In some ways, the old way of publishing had a distinct advantage over today: when you published a book, the book itself was done – immutable, fixed. You worried about getting onto shelves and whether anyone would read it (that hasn’t changed), but the checks and cross checks all had to be completed before the printing and binding and – then – you could stop worrying. You collected errors and omissions, improvements and changes for the 2nd edition, if there was to be one.

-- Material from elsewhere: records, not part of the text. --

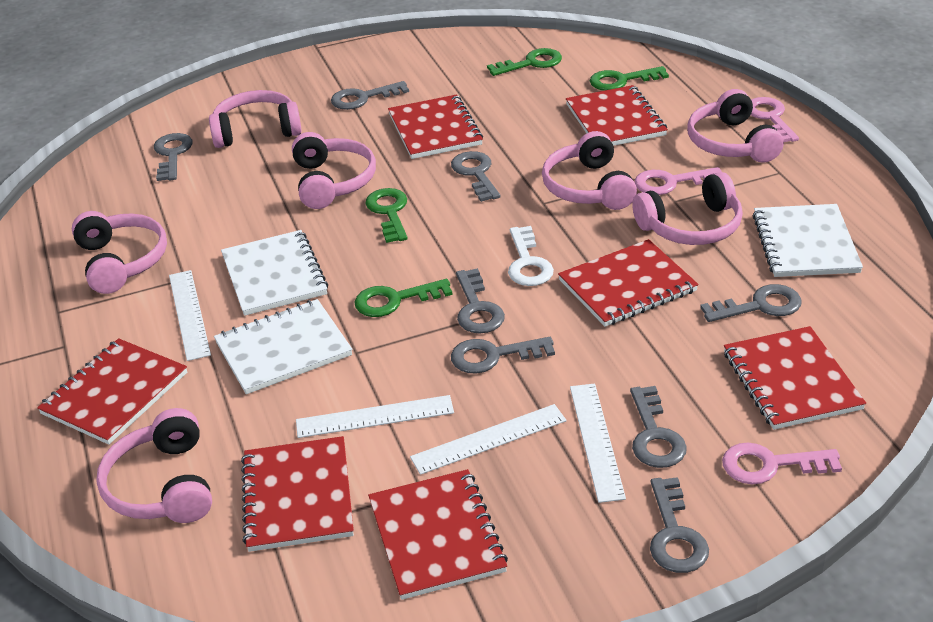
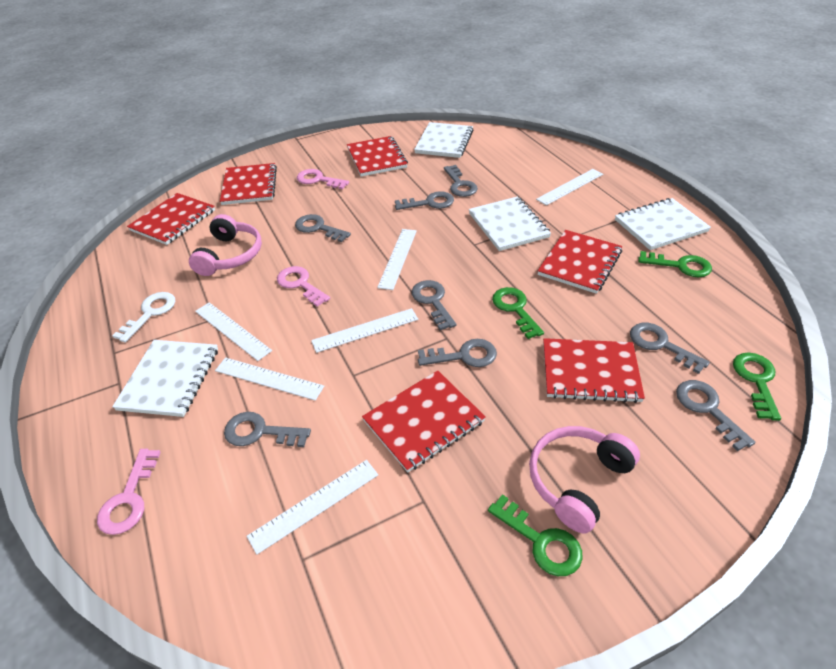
pink headphones: [72,211,167,294] [96,408,212,523] [209,90,302,148] [292,132,376,209] [542,131,637,210] [632,172,743,245] [687,89,784,163] = 7 -> [189,214,262,276] [529,426,640,533] = 2
red notebook: [37,338,187,445] [241,436,354,552] [368,469,508,600] [388,95,483,159] [558,239,699,327] [566,85,668,146] [724,326,866,430] = 7 -> [127,193,215,245] [220,163,277,205] [347,136,408,176] [362,370,486,472] [538,230,622,294] [543,338,645,403] = 6
white notebook: [214,299,352,394] [221,230,328,316] [752,204,863,277] = 3 -> [112,340,218,417] [414,122,473,158] [469,197,551,251] [615,198,711,250] = 4
white ruler: [169,270,211,361] [296,395,454,438] [410,404,567,475] [570,384,626,503] = 4 -> [195,302,272,361] [215,357,324,401] [246,460,378,555] [311,308,418,353] [377,229,417,290] [536,169,603,206] = 6

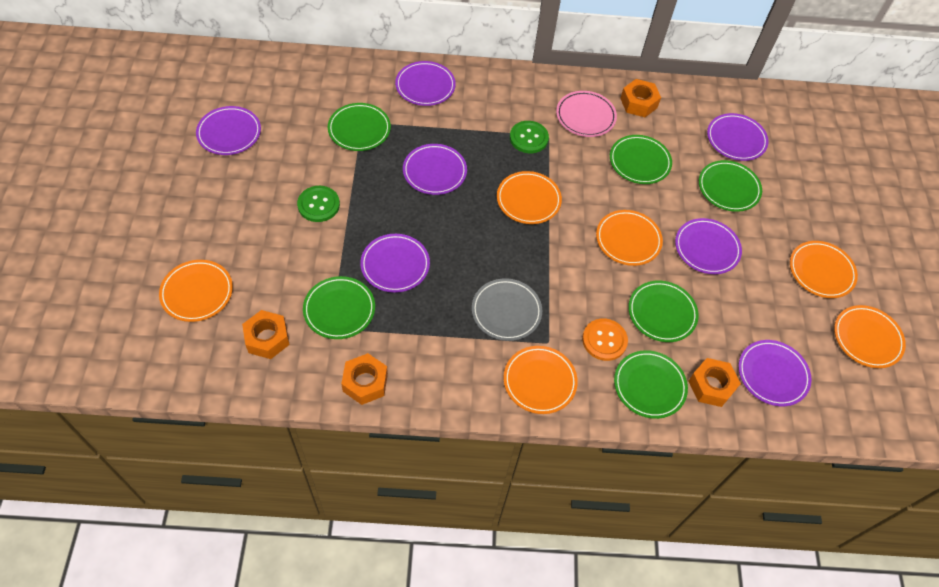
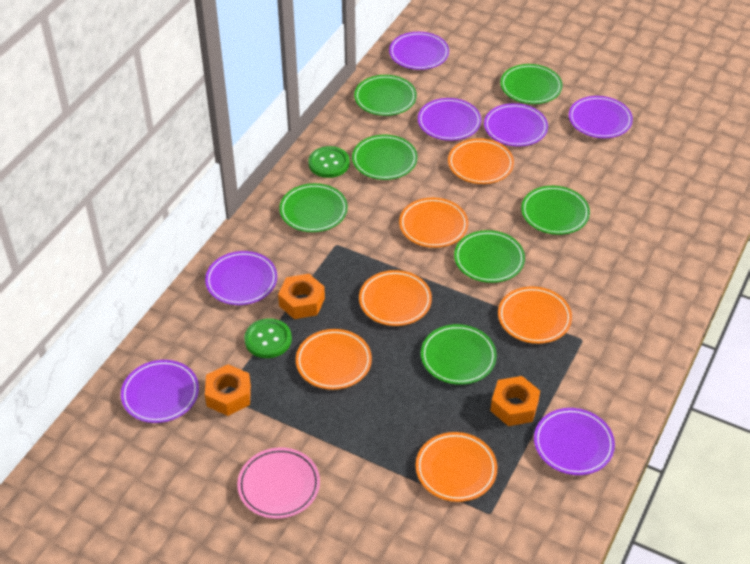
green plate: [303,276,375,339] [328,103,391,151] [610,135,672,184] [614,350,688,419] [628,281,699,342] [699,160,762,212] = 6 -> [279,183,348,232] [352,135,418,180] [354,75,417,116] [421,324,497,385] [454,230,525,283] [500,64,563,104] [521,186,590,235] = 7
grey plate: [472,278,542,341] = 1 -> none = 0
orange button: [582,319,628,361] = 1 -> none = 0
orange nut: [242,310,290,359] [341,353,388,405] [620,79,661,117] [689,358,741,407] = 4 -> [205,364,251,416] [278,274,325,319] [490,376,540,426] = 3

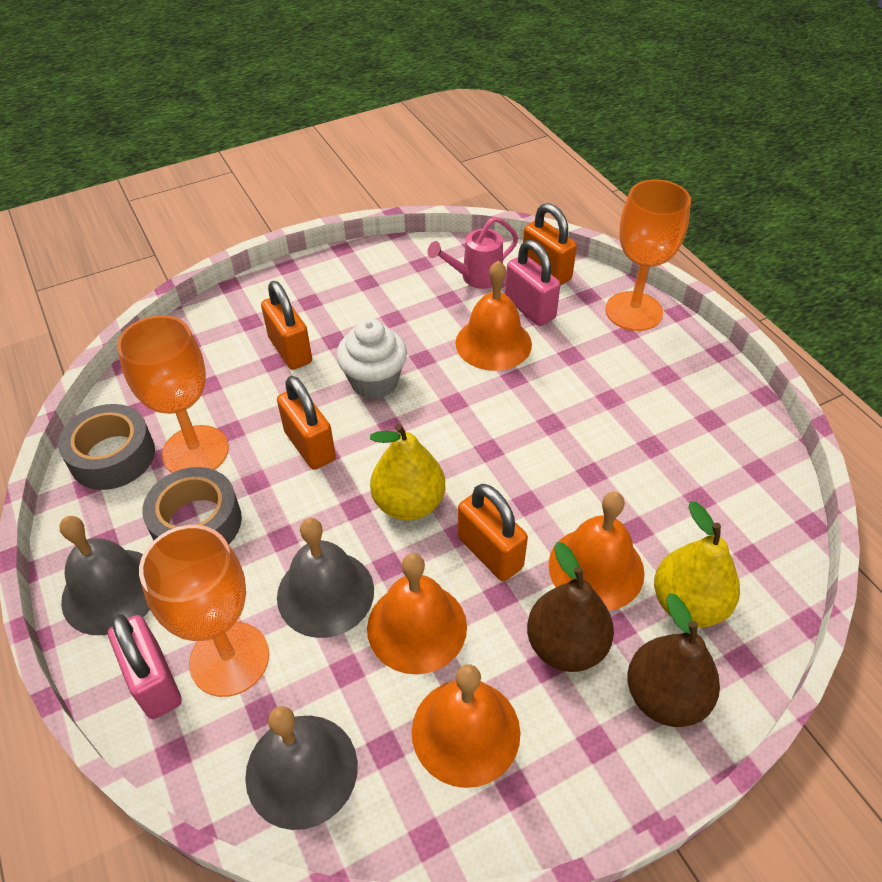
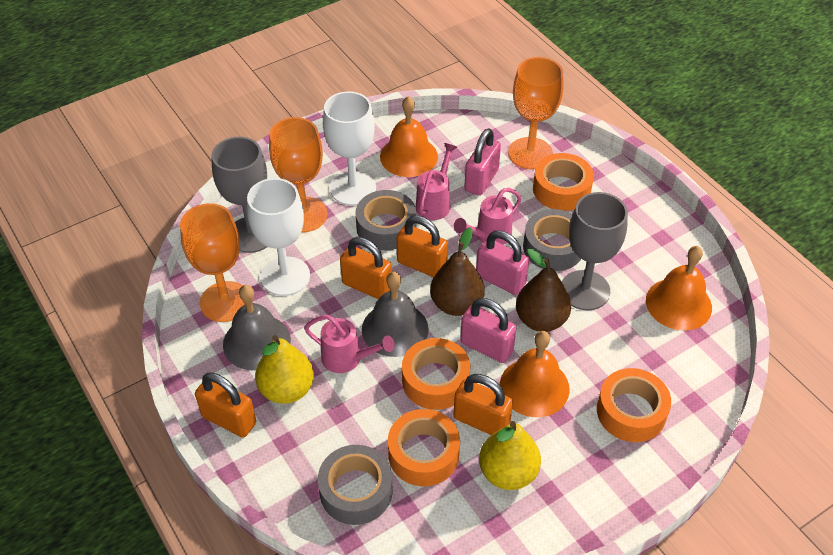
grey bell: [59,516,150,635] [245,706,358,830] [277,518,374,638] = 3 -> [223,285,291,370] [362,272,429,357] = 2
grey goblet: none = 0 -> [211,137,267,253] [562,192,628,310] = 2
grey tape: [58,404,155,490] [142,467,242,544] = 2 -> [318,445,393,525] [355,190,416,250] [523,209,581,271] = 3
orange bell: [367,553,467,674] [412,664,520,788] [455,260,532,371] [549,492,645,611] = 4 -> [380,96,438,177] [500,331,570,417] [646,246,712,331] = 3
orange tape: none = 0 -> [388,409,460,486] [402,338,470,410] [533,153,594,211] [597,368,671,442] = 4
pink padlock: [108,614,182,719] [505,240,560,326] = 2 -> [460,298,516,363] [464,129,501,196] [476,230,529,295] = 3
pink watering can: [427,216,518,289] = 1 -> [304,315,395,373] [416,143,457,220] [454,188,522,245] = 3
white cupcake: [336,318,407,399] = 1 -> none = 0
white goblet: none = 0 -> [247,178,310,296] [323,91,376,206] = 2

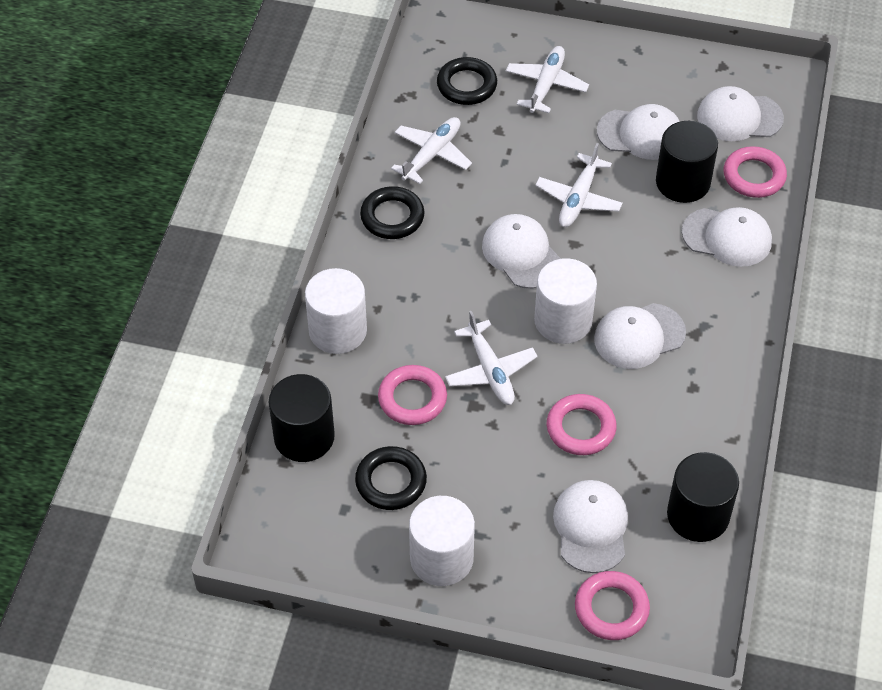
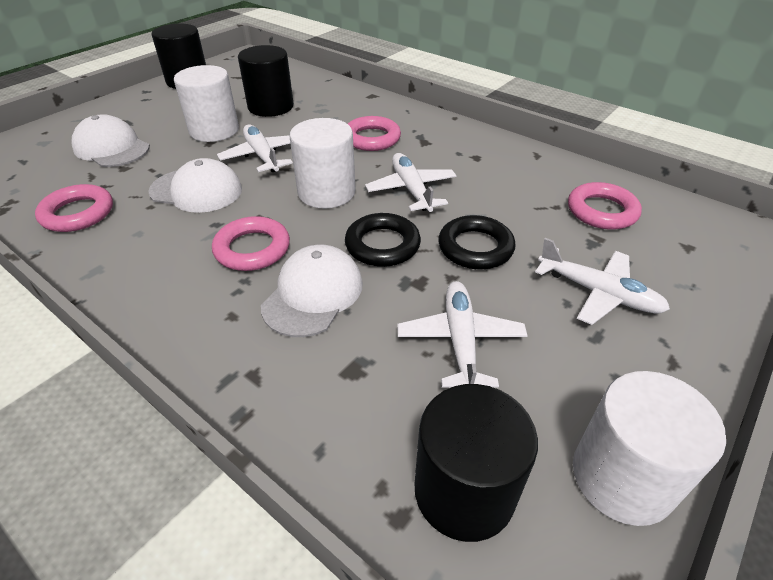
black ring: [355,446,427,510] [360,186,425,239] [437,57,497,105] = 3 -> [345,213,421,267] [438,215,516,270] = 2
white cap: [482,214,561,289] [553,480,628,573] [594,303,686,369] [597,104,680,160] [682,207,772,267] [697,86,784,141] = 6 -> [71,114,150,167] [148,158,242,213] [261,245,363,337] = 3

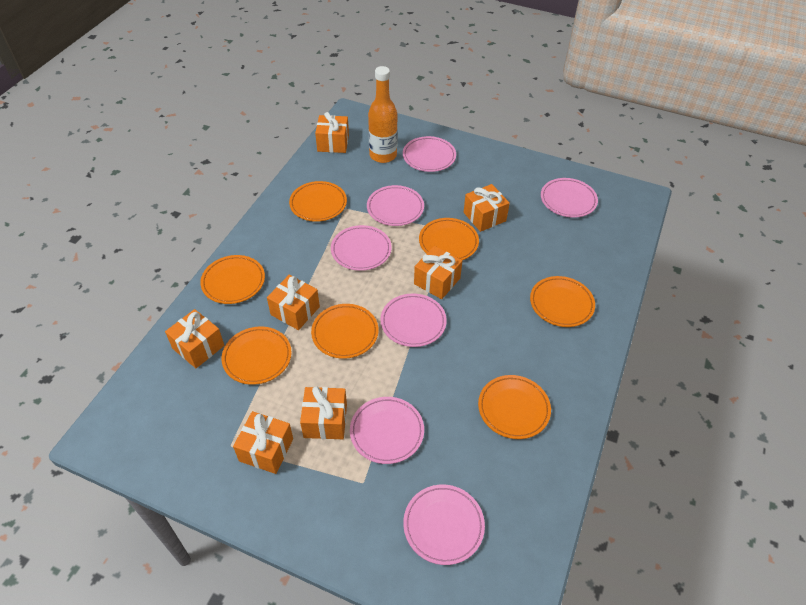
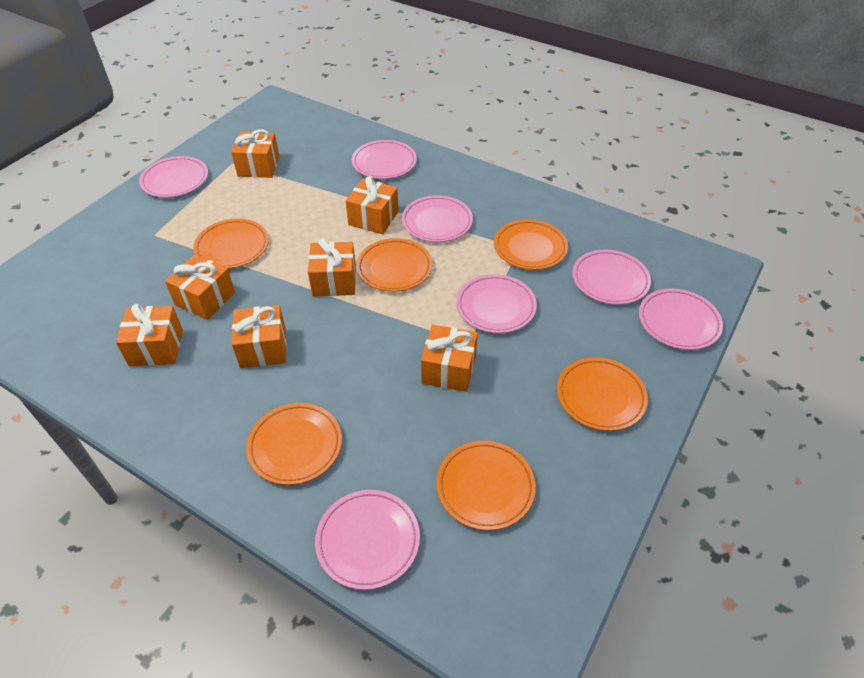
orange bottle: [368,66,398,163] = 1 -> none = 0
orange plate: [200,255,265,304] [222,327,292,385] [289,181,347,222] [311,304,379,359] [419,218,479,260] [478,375,551,439] [530,276,595,327] = 7 -> [193,219,269,269] [246,403,342,485] [356,238,432,292] [436,441,536,530] [494,219,568,270] [557,357,648,431] = 6

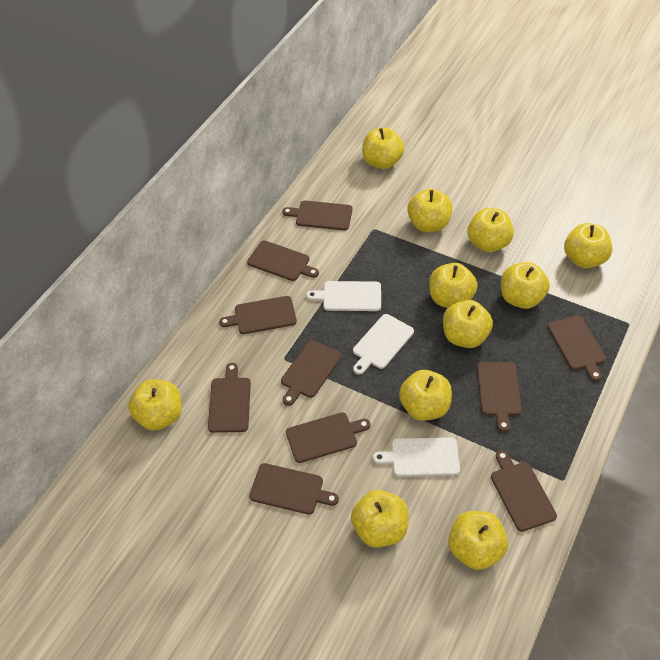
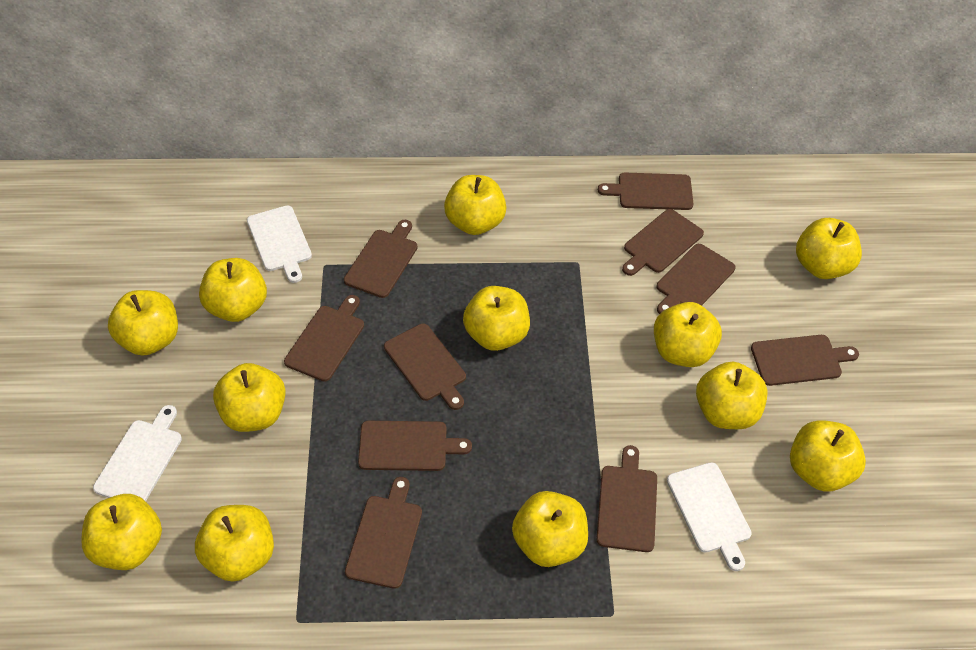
yellow apple: [128,379,182,431] [351,490,408,548] [362,127,404,169] [399,370,452,421] [407,188,452,232] [429,263,478,308] [443,300,493,348] [448,511,508,570] [467,208,514,252] [501,262,550,309] [564,223,612,268] = 11 -> [81,494,162,570] [108,290,178,356] [195,505,274,582] [199,258,267,322] [213,363,286,432] [444,175,507,235] [463,286,530,351] [512,491,588,567] [654,302,722,367] [696,362,768,429] [790,420,866,492] [796,218,862,279] = 12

Today, websites are living things.

I used to be in the swimming pool business. A new pool customer had seen the heartache of his neighbors in maintaining their pools: chemicals, sweepers, filters….algae. He decided to avoid all that yuck and brought in a tanker truck loaded with pure distilled water to fill it. Overnight, the water, starving of minerals, leached them out of the plaster turning it into a moonscape. We had to scrape it out and start over.

Pools maintain a balance just like a body does – just like a website! The code ages, the traffic changes, new hacks appear, new laws create new liabilities. Don’t just “publish” a website and walk away.